3.11.14

Majid. 3

Así que añadí a mi repertorio un poco de acupuntura, no demasiado bien aprendida, pero que descubrí que aplacaba muchos males del pensamiento sólo con que el enfermo me viese aplicarle las agujas y susurras palabras de apariencia khin pero carentes de sentido. También aprendí a administrar algunas drogas, como el opio o la hierba de mano de Omira Okal, en diversas formas, desde las que se podían beber hasta las que se podían fumar; y descubrí que eran estas drogas en particular las que más me ayudaban a encontrar pronto alivio para mis pacientes. Mi antiguo maestro Ezequiel no aprobaba estas prácticas, en particular, el uso del opio fumado, al que consideraba una sustancia que somete la voluntad y acaba por anularla. En realidad Ezequiel nunca ha entendido que para algunos de nuestros pacientes enfermos de su propio espíritu la voluntad es el enemigo y anularla es su curación. En cualquier caso mis rápidas curaciones me estaban haciendo muy popular en la corte. Abrí una consulta no muy lejos del centro de la capital, con un centro de masajes, acupuntura y un fumadero de opio en un conjunto de cada uno de los cuales era tan grande como la casa de mi padre allá en el Valle.

Estaba teniendo éxito, y lo que era más importante lo estaba teniendo rápido, lo que para mí podría significar la vida, dado que la locura de mi meñique iba cada vez a peor.
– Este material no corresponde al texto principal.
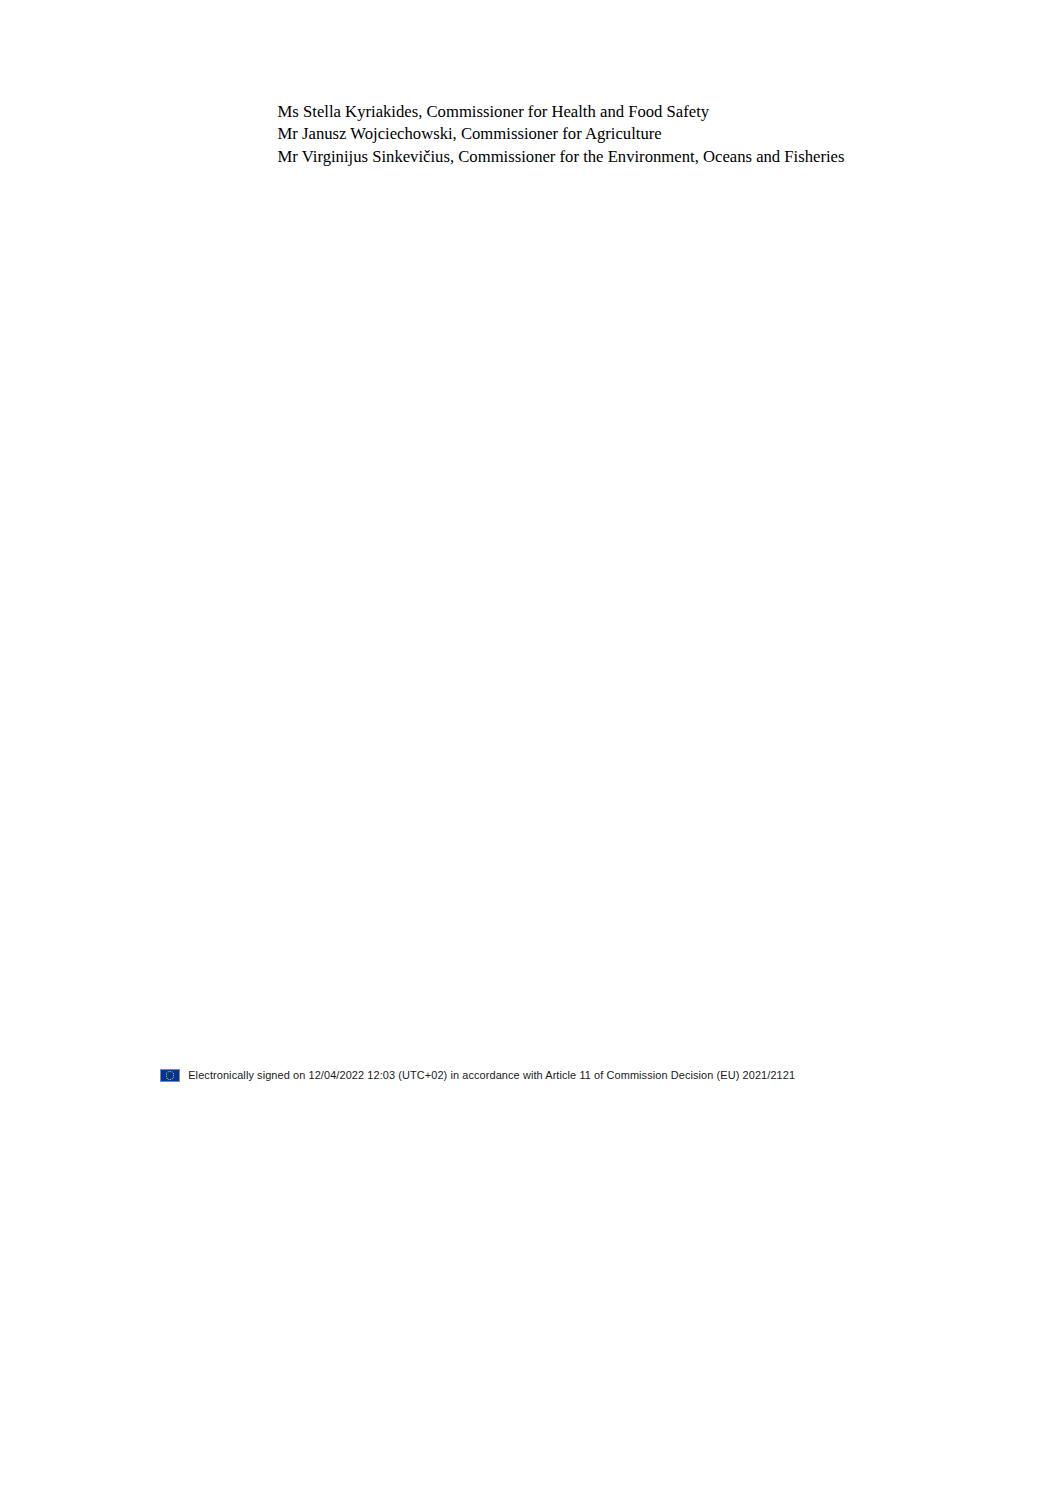Ms Stella Kyriakides, Commissioner for Health and Food Safety
Mr Janusz Wojciechowski, Commissioner for Agriculture
Mr Virginijus Sinkevičius, Commissioner for the Environment, Oceans and Fisheries
Electronically signed on 12/04/2022 12:03 (UTC+02) in accordance with Article 11 of Commission Decision (EU) 2021/2121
A veces, llegaba a esterilizar mis instrumentos de trepanación con el pensamiento de cortármelo. Luego me daba cuenta de la mala impresión que sería para mis clientes un médico con un meñique de madera o de marfil. Mi tío vino a visitarme y no fue nada simpático. Detestaba lo que estaba haciendo en mi consulta y me dejó bien claro que no hablaría en mi favor si continuaba por aquel camino. Claro, claro, viejo, pensé entonces, seguro que ibas a hablar en mi favor si no.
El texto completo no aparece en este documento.